WORK REQUIRED: Print, exactly as written, the line containing "react 16以后的版本也被叫做react fiber,目前react的最新版本是16.4" and every line after it, ending with the final line of the data below.

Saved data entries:
◆ ◆ ◆
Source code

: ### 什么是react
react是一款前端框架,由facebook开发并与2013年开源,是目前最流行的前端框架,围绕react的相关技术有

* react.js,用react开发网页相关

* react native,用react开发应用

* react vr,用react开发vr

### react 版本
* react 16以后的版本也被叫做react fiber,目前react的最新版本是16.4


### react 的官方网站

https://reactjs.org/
◆ ◆ ◆
SOLUTION TO THIS TASK:
* react 16以后的版本也被叫做react fiber,目前react的最新版本是16.4


### react 的官方网站

https://reactjs.org/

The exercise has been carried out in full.